As good as the panna cotta was, the poached pear was the pick of the desserts. The harmonious, neatly woven interplay of flavours made for one very luxurious and very satisfying dish that was just perfect on a cold winter’s day. And seriously, it’s only $12. I’d return for this dessert alone!
We finished with a couple of coffees, and while it was unfortunate that we finished on a sour note (my espresso can only be described as being closer to a medium-black and far too hot), I do believe they are currently trying to recruit a barista, so here’s hoping for significant improvement in this area. A reliable coffee stop on the way to work could be a very dangerous proposition!

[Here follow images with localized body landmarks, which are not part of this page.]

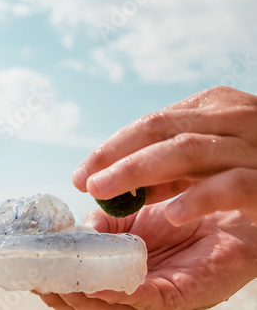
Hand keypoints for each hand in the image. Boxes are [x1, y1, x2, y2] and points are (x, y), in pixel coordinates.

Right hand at [38, 203, 256, 308]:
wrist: (228, 210)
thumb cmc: (179, 213)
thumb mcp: (131, 215)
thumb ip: (103, 226)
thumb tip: (79, 231)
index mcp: (119, 270)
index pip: (81, 281)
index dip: (55, 278)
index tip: (31, 268)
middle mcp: (134, 287)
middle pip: (89, 302)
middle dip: (61, 295)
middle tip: (39, 282)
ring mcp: (154, 294)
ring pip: (110, 306)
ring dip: (82, 297)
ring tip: (59, 285)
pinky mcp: (178, 296)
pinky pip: (143, 299)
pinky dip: (118, 293)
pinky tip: (98, 285)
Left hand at [72, 86, 256, 225]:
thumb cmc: (250, 168)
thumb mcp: (204, 160)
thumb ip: (165, 168)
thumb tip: (111, 181)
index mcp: (212, 108)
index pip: (150, 123)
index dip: (111, 147)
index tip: (81, 171)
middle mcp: (232, 118)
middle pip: (160, 129)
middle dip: (116, 155)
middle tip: (85, 180)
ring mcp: (253, 146)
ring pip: (187, 150)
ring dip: (140, 170)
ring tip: (105, 189)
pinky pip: (233, 185)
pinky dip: (201, 198)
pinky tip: (173, 213)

I’m sure you can already tell how much we enjoyed this meal. Considering this was only their first week of operation I’m honestly astounded at the level of quality they have already achieved, and can only imagine what a sublime experience it could be with a little bit more time and experience under their belts. We will definitely return, if only to try their signature hot chocolate with handmade chocolate dipped marshmallow ($7)!!
We were hoping beyond all hope that Coal River Farm was going to be a winner, and they have certainly delivered! Throw in the relaxed outdoor options, opportunities for the children (and adults!) to go fruit and veg picking later in the season, gourmet chocolates and cheese (not yet available as they are currently ageing somewhere dark and musty), and their close proximity to Hobart, this not only going to be a prime tourist destination but also a go-to option for locals as well.
For more information you can drop by their website here: Coal River Farm Website
Alternatively, they have a strong presence on social media on Facebook here: Coal River Farm on Facebook
Their menu can be downloaded here, but just bear in mind there’s a small typo and they actually open at 9am: Coal River Farm Menu
Open 7 days a week from 9am – 6pm, breakfast is served from 9am – 11am, and lunch from 11:30am – 4pm.
You’ll find Coal River Farm at 634 Richmond Rd, on the way to Richmond just past Frogmore Creek. You can’t miss it, in more ways than one!